Overall, I am tremendously perplexed why this would be so difficult. I am new to mysql and databases in general. Since Table2 is so small, I could accomplish this same task, much faster I believe, in python using a dictionary lookup. I would have thought though that databases would be able to handle this better, since handling and updating big datasets is what they are designed for.
I ran some diagnostics on the queries using Mysql workbench and confirmed that there are NOT full table scans being performed.
It really seems something must be going wrong here though. If the system has 64 GB of ram, and that is more than the entire size of the two tables combined (though counting index size it is a bit more than 64 GB for the two tables), and if the operation is only being applied on 5 million out of 330 million rows at a time, it just doesn't make sense that it should blow out the ram.

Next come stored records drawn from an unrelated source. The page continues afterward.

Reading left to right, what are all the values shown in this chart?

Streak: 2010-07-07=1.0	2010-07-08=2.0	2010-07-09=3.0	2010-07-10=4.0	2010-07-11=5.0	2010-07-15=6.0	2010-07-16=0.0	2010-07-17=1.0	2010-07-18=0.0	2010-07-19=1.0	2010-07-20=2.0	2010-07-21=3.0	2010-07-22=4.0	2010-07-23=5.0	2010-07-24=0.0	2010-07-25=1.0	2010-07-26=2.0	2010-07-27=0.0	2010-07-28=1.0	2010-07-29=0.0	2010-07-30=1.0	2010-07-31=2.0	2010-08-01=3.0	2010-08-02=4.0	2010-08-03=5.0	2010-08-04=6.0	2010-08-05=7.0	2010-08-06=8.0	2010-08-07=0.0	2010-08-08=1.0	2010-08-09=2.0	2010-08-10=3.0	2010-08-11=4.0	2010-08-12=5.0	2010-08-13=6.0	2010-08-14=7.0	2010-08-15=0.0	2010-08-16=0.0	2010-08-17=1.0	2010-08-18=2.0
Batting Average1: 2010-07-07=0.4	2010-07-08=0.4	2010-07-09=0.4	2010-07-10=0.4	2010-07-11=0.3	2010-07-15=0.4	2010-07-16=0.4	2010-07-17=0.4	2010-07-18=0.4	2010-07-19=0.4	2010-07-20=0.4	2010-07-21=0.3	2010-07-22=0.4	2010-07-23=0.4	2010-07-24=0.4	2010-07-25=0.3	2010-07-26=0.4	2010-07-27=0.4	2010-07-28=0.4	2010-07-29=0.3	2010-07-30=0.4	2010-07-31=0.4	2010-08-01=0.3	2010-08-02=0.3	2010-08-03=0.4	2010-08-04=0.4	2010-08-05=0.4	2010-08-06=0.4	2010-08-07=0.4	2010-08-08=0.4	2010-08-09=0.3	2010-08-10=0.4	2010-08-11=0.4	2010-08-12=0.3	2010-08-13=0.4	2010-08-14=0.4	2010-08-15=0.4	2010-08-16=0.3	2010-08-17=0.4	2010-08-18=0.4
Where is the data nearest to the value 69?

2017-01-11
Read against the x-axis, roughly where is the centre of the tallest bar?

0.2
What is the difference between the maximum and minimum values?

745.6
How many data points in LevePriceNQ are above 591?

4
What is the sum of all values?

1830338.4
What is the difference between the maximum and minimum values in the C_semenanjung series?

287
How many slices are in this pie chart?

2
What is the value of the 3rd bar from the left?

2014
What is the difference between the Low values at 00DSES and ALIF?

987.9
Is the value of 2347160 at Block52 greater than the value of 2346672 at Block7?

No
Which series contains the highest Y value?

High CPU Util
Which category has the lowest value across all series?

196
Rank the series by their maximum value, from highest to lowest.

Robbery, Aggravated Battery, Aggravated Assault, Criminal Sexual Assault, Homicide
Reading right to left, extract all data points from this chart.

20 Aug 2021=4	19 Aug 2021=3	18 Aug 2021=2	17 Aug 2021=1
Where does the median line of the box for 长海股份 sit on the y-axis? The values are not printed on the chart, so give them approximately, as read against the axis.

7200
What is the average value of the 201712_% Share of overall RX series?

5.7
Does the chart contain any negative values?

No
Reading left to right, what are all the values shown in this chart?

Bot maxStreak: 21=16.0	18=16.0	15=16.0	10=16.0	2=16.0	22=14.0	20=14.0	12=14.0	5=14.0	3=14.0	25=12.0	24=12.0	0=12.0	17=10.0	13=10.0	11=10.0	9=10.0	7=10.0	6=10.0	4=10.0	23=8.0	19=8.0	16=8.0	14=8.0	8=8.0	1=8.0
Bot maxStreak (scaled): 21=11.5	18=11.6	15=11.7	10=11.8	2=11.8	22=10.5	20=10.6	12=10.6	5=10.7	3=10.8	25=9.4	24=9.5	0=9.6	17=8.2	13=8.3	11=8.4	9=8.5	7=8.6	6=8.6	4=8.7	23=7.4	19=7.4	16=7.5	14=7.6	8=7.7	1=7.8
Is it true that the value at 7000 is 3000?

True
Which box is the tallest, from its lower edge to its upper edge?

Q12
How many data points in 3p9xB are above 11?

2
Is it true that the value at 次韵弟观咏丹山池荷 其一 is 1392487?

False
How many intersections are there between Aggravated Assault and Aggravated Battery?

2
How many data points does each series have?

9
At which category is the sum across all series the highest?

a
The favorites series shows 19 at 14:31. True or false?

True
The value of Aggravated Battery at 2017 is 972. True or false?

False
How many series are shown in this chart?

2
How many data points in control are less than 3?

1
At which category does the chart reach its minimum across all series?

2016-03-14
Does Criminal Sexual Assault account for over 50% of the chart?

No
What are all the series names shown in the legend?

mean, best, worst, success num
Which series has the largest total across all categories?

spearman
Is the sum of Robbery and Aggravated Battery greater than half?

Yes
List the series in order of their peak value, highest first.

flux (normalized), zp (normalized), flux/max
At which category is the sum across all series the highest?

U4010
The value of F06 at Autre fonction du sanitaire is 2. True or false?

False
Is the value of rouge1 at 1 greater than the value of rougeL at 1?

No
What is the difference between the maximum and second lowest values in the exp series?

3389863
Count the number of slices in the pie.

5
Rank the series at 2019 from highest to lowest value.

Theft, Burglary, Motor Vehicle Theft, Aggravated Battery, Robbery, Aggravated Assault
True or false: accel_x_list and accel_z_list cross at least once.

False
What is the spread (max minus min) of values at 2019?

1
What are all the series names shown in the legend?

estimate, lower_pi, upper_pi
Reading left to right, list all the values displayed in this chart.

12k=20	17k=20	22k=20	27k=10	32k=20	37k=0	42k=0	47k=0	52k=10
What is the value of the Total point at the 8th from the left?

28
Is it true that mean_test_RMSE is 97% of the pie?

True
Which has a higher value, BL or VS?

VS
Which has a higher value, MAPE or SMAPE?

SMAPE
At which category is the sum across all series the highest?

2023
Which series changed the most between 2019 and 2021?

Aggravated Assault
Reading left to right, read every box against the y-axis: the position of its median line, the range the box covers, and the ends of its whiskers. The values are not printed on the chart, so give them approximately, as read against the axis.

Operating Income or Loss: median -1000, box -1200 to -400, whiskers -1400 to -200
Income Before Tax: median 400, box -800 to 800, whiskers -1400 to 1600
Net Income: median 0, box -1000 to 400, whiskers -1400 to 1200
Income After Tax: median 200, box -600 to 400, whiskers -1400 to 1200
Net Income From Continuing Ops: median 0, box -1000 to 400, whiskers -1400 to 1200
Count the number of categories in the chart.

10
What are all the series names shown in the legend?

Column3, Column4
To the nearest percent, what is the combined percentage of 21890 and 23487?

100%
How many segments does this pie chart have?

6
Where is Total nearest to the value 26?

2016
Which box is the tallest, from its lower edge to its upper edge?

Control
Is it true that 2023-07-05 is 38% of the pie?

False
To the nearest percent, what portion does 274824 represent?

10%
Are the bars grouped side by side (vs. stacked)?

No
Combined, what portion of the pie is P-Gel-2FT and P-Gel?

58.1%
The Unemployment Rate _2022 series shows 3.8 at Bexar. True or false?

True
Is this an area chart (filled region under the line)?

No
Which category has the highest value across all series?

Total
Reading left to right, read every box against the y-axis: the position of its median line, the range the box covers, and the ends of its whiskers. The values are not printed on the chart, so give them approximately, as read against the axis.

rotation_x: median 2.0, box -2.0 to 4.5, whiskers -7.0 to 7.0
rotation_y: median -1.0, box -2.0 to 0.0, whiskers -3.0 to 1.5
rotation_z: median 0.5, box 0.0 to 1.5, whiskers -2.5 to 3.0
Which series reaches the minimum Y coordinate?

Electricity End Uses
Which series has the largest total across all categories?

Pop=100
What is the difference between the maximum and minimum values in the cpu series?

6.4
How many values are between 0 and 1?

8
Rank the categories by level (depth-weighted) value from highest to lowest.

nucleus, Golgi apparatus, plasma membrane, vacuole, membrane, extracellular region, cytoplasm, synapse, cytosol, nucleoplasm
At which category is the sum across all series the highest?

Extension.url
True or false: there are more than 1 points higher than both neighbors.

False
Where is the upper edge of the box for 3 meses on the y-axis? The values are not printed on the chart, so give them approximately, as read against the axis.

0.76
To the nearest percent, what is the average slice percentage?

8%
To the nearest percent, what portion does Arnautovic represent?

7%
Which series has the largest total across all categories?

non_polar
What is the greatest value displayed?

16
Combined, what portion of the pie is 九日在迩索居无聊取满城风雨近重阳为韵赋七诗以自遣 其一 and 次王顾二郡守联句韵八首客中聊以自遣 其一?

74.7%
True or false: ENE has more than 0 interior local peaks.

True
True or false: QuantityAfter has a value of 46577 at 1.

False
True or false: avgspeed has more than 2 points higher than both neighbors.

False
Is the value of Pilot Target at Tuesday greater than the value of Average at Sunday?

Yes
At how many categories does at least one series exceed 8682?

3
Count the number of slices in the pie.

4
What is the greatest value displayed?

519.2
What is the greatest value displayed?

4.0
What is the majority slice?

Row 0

Therefore, I am wondering:
Is the syntax of how I am writing this update statement somehow horribly bad and inefficient such that it would explain the horrible performance and problems?
Are there some kind of parameters beyond the innodb_buffer_pool_size that I should be configuring, either to put a firmer cap on the ram mysql uses or to get it to more effectively use resources?
Are there other sorts of diagnostics I should be running to try to detect problems with my tables, schema, etc.?
What is a "reasonable" amount of time to expect an update like this to take?
So, after consulting with several people knowledgeable about such matters, here are the solutions I came up with:
I brought my innodb_buffer_pool_size down to 4GB, i.e. 1/16th of my total system memory. This finally seemed to be enough to reliably stop MySQL from blowing through my 64GB of RAM.
I simplified my indexes so that they only contained exactly the columns I needed, and made sure that all indexes I was using were small enough to fit into RAM (with plenty of room to spare for other uses of RAM by MySQL as well).
I learned to accept that MySQL just doesn't seem to be built for particularly large data sets (or, at least not on a single machine, even if a relatively big machine like what I have). Thus, I accepted that manually breaking up my jobs into batches would often be necessary, since apparently the machinery of MySQL doesn't have what it takes to make the right decisions about how to break a job up on its own, in order to be conscientious about system resources like RAM.
Sometimes, when doing jobs along the lines of this, or in general, on my moderately large datasets, I'll use MySQL to do my updates and joins. Other times, I'll just break the data up into chunks and then do the joining or other such operations in another program, such as R (generally using a package like data.table that handles largish data relatively efficiently).
I was also advised that alternatively, I could use something like Pig of Hive on a Hadoop cluster, which should be able to better handle data of this size.